Advocates of thrombolysis in stroke often point to the results of the meta-analyses showing an overall slight improvement in long term functional outcome despite increases in early haemorrhage and death. Of the twelve trials to date, four were stopped early due to harm, thus diluting the effect of these trials in the pooled analyses. Of the two “positive” trials, the NINDS study also had baseline differences in stroke severity which accounted for the differences in outcomes and ECASS-3 used a novel and clinically questionable primary outcome measure. While there may be an undefined subset of patients in whom very early treatment (<3h) provides net benefit, a dispassionate assessment of the evidence does not support the widespread use of this therapy at the present time. Thanks Sue for raising this important public health issue. We are long overdue for a rational debate based upon science, not spin.
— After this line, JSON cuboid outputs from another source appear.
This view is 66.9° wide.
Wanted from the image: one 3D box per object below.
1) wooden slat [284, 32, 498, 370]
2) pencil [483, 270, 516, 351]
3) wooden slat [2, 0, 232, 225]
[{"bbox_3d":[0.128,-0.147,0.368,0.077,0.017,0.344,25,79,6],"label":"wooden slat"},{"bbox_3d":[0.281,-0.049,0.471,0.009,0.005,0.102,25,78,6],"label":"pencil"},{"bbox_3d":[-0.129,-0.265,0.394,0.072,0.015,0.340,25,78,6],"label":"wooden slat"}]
(Thanks, Dr Relf). “Confused” – the Wardlaw et al meta-analysis, published in Lancet 2012, combined the results of 12 trials, totalling just over 7000 patients. More people died in the thromboylsis arm. “Numbers of deaths within 7 days were increased (250/2807 [8·9%] vs 174/2728 [6·4%], 1·44, 1·18—1·76; p=0·0003), but by final follow-up the excess was no longer significant (679/3548 [19·1%] vs 640/3464 [18·5%], 1·06, 0·94—1·20; p=0·33). Symptomatic intracranial haemorrhage (272/3548 [7·7%] vs 63/3463 [1·8%], 3·72, 2·98—4·64; p<0·0001) accounted for most of the early excess deaths.” IN terms of outcome, the difference between a modified Rankin Scale of 0-2 vs 0-1 is from “No significant disability despite symptoms; able to carry out all usual duties and activities” (1) to “Slight disability; unable to carry out all previous activities, but able to look after own affairs without assistance.”. IN other words, the therapy killed people initially, but, in the long term, people with mild strokes had some (small) benefit in function. This is not of the nature of totally dependent people suddenly becoming fully recovered, as if often portrayed. OF course, some people with quite dense paresis do recover in front of your eyes – even without thrombolysis. Those are TIAs.
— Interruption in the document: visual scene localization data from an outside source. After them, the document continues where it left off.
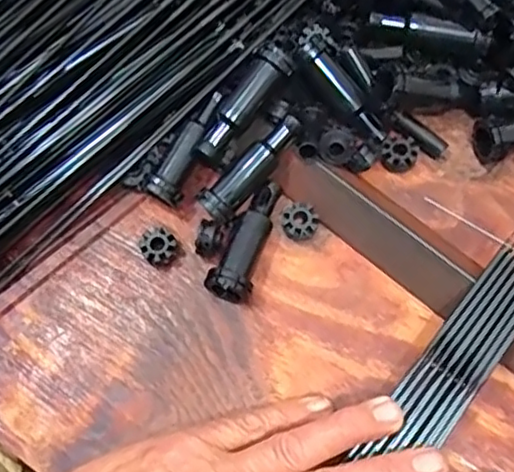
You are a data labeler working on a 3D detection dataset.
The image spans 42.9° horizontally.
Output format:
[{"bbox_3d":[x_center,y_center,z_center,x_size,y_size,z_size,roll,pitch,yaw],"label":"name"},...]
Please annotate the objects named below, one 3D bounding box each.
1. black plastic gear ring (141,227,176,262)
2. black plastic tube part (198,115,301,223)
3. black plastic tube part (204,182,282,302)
[{"bbox_3d":[-0.051,0.005,0.343,0.018,0.016,0.014,-19,68,-7],"label":"black plastic gear ring"},{"bbox_3d":[-0.003,-0.035,0.340,0.016,0.018,0.065,42,86,17],"label":"black plastic tube part"},{"bbox_3d":[-0.003,0.002,0.336,0.020,0.024,0.065,23,69,11],"label":"black plastic tube part"}]

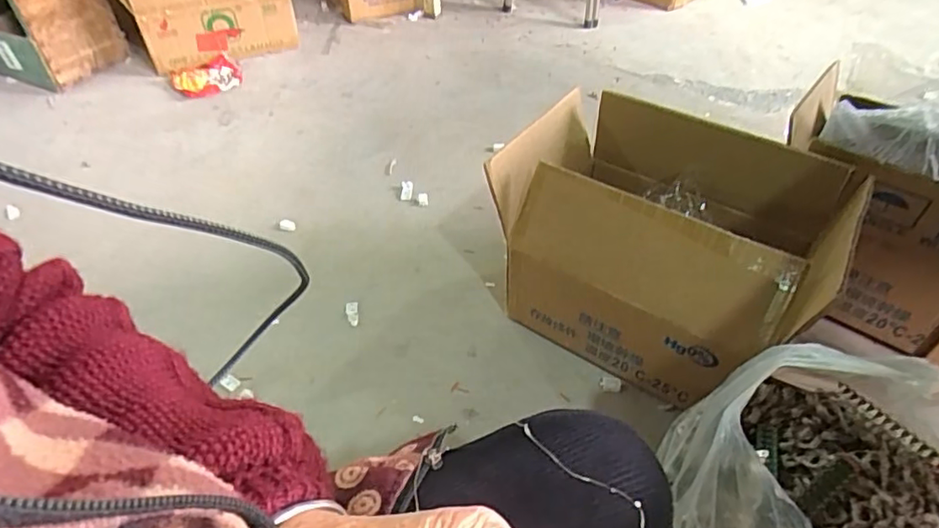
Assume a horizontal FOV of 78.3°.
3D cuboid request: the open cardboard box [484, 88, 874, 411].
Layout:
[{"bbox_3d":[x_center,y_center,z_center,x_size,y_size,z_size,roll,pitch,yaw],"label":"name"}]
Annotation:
[{"bbox_3d":[0.272,-0.027,0.900,0.410,0.317,0.286,27,52,25],"label":"open cardboard box"}]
Excellent scientific appraisal. Drs do EBM sometimes; and refreshing when its reported and discussed. I like Sue’s no nonsense style. Keep it up.
I’m slightly confused. Also in this same edition of MJA Insight, there is a stroke article which claims “only 7% of ischaemic stroke patients had received thrombolysis treatment, despite evidence that such treatment resulted in an extra 10 independent survivors for every 100 patients who received it”, referencing the Lancet. Yet here (and my previously held belief) the claim is the opposite.
Any comment??
I think truth in advertising, should mandate the statement:
“There may be some long-term benefit from clot-busters in acute stroke but we aren’t sure, the benefit doesn’t seem to be large, and we have no way of knowing if you will be the one who benefits or dies as a result of treatment. However, what we DO know beyond any doubt is that clot-busters increase the chance of you dying earlier than you otherwise would have.”
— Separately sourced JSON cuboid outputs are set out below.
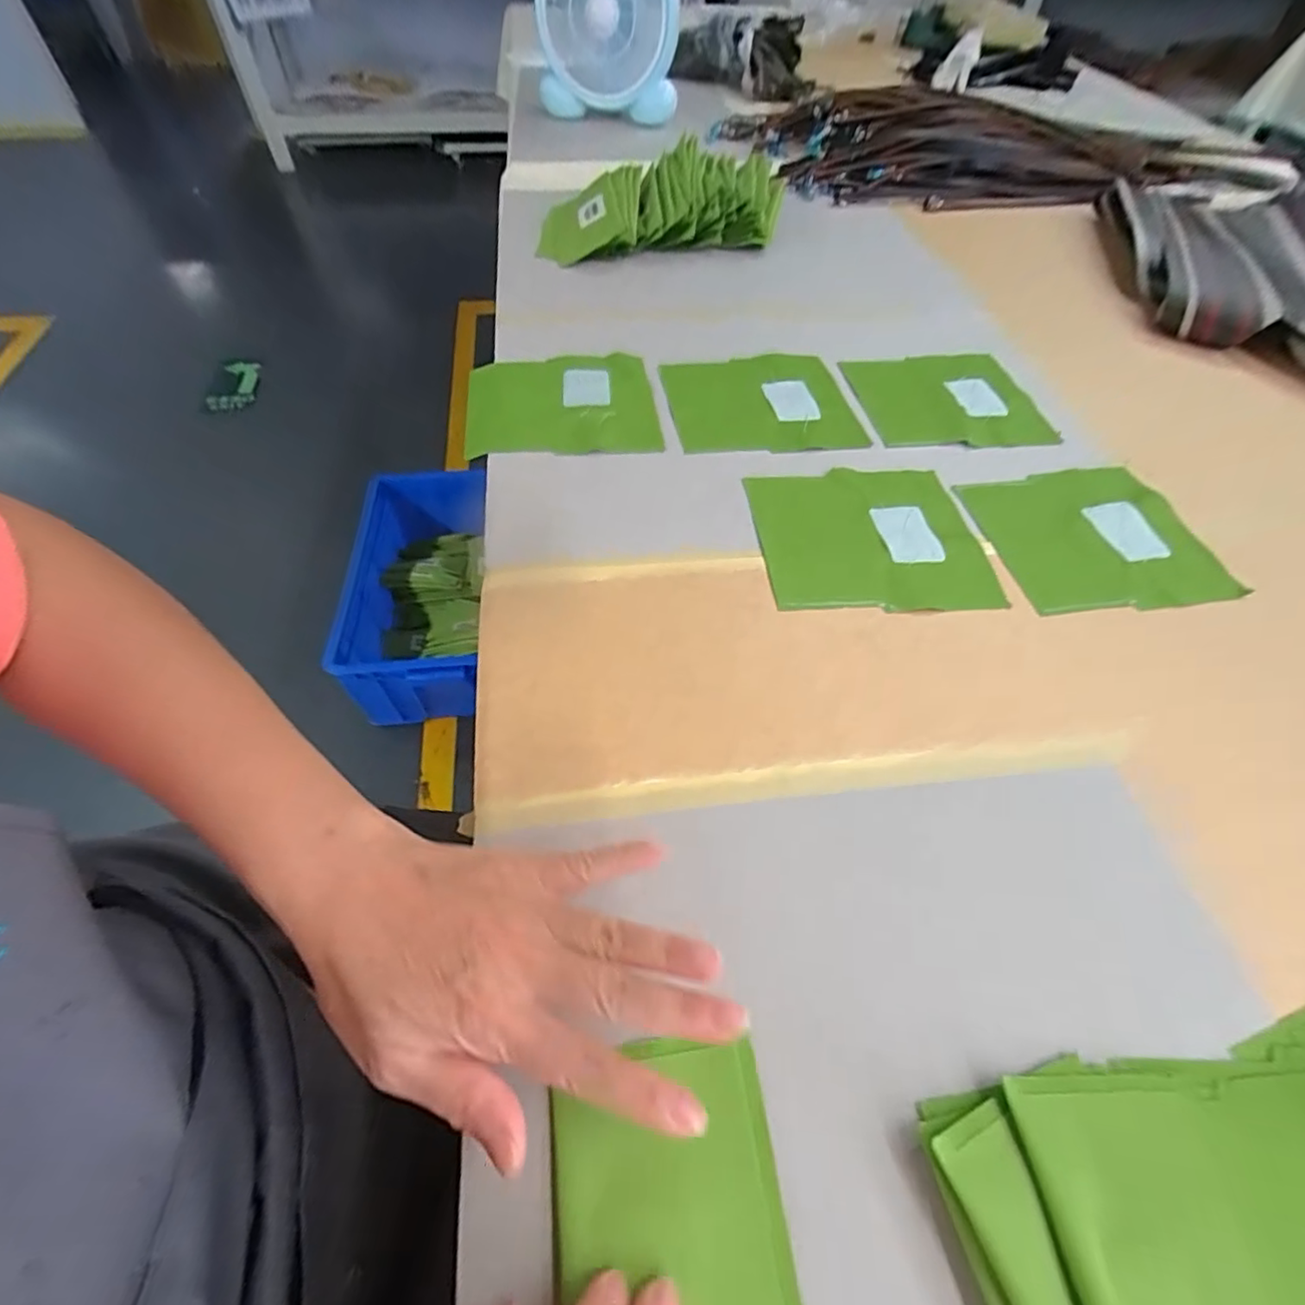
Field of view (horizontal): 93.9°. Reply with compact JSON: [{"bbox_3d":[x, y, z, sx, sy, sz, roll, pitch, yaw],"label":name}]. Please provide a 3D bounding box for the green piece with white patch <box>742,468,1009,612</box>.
[{"bbox_3d":[0.160,-0.091,0.465,0.160,0.010,0.146,-2,54,-4],"label":"green piece with white patch"}]

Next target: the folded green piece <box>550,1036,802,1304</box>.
[{"bbox_3d":[0.011,0.230,0.219,0.085,0.007,0.148,-6,54,-7],"label":"folded green piece"}]

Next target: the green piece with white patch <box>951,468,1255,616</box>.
[{"bbox_3d":[0.343,-0.091,0.475,0.167,0.006,0.143,-7,54,-8],"label":"green piece with white patch"}]

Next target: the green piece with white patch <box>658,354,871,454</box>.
[{"bbox_3d":[0.094,-0.232,0.562,0.161,0.008,0.143,-8,55,-8],"label":"green piece with white patch"}]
2.4% haemorrhage risk is often downplayed as a small risk but cerebral haemorrhage from thrombolysis is invariably CATASTROPHIC and untreatable.
Spot on. What distinguishes medical pratitioners (specialist or otherwise) from homeopaths is that we should be albe to give our patients expert advice to support them in making an informed treatment decision. Risks AND benefits neeeds to be discussed.